■ **TEXT**:
——

Wednesday, May 4, 2011

Dog Treats, Gun Stuff and Forgotten Treasures I Found Around The House Tonight

If you have a decent sized collection of guns, then chances are you also have a good sized collection of ammo and firearms accessories too. I know that I do. Now, I keep my guns secure and while I don't misplace guns, I try my best not too anyhow, it seems I often do put other gun related things aside. Then, may I loose track of some of them. It's not like I leave these things laying all around the house; I put them in boxes to protect them, or in drawers and closets for safekeeping, or stash them away in dark corners or up on shelves for storage. It seems though that once they have been out of sight for awhile it is also very easy for them to go out of their minds fall out of mind and I pretty much don't think about them or simply forget all about them. So it is that now and then, with some astonishment, I come across something I had no idea was lurking in the shadows.

——

■ **REQUEST 1**:
Decide whether each statement agrees with the blog post above. Answer yes or no for each, and quote the words from the post that decide it.
(a) The writer keeps guns secure.
(b) The writer leaves gun-related things lying all around the house.
(c) The writer sometimes finds things with astonishment.
■ **REQUEST 2**:
Answer these questions using the blog post above.
(a) What date does the post carry?
(b) Along with dog treats and gun stuff, what does the title say was found around the house?
(c) Besides guns, what does the writer say a collector is likely to have a good-sized collection of?
■ **REQUEST 3**: From the blog post above, list every place the writer names for putting gun-related things away.

■ **DATA**:
——

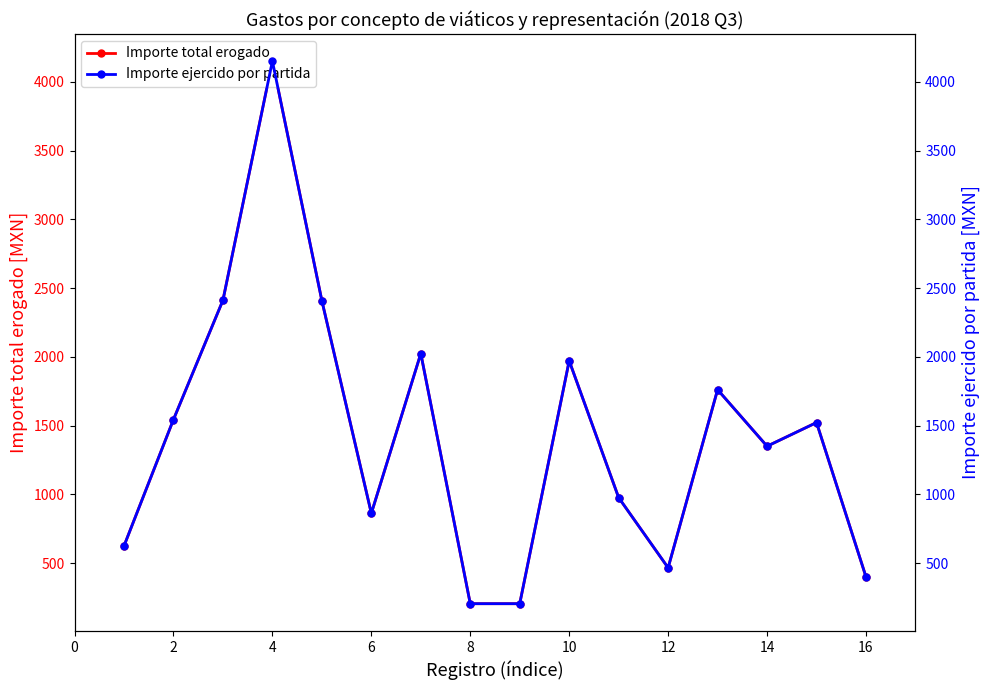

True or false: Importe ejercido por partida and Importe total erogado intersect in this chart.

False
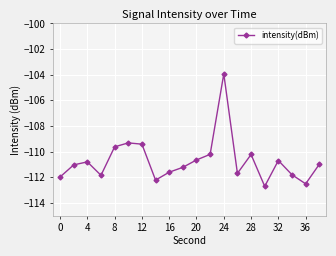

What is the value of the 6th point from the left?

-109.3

——

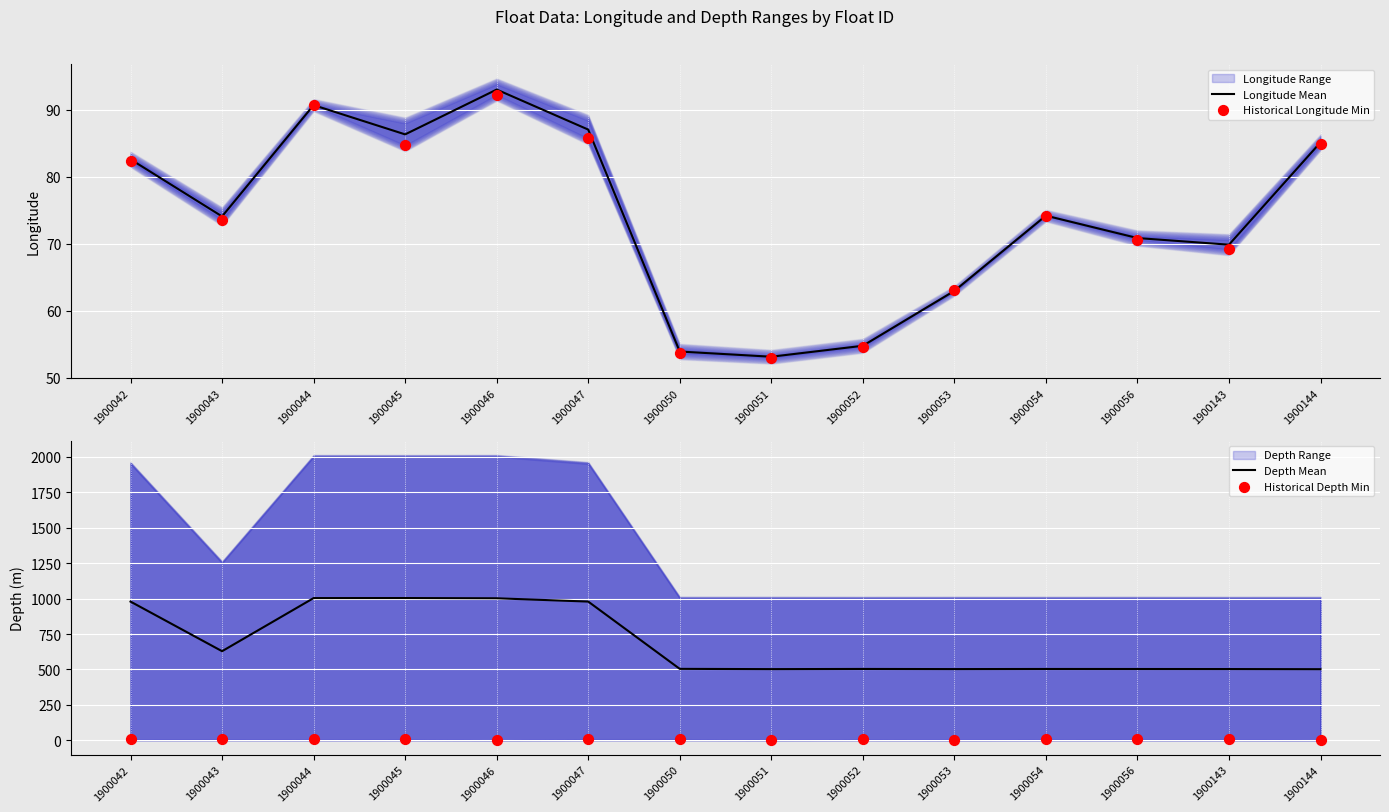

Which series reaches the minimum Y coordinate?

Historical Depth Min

——

■ **RESPONSE 1**:
(a) Yes: "I keep my guns secure"
(b) No: "It's not like I leave these things laying all around the house"
(c) Yes: "now and then, with some astonishment, I come across something I had no idea was lurking in the shadows"

■ **RESPONSE 2**:
(a) Wednesday, May 4, 2011
(b) Forgotten treasures
(c) Ammo and firearms accessories

■ **RESPONSE 3**: Boxes, drawers, closets, dark corners, shelves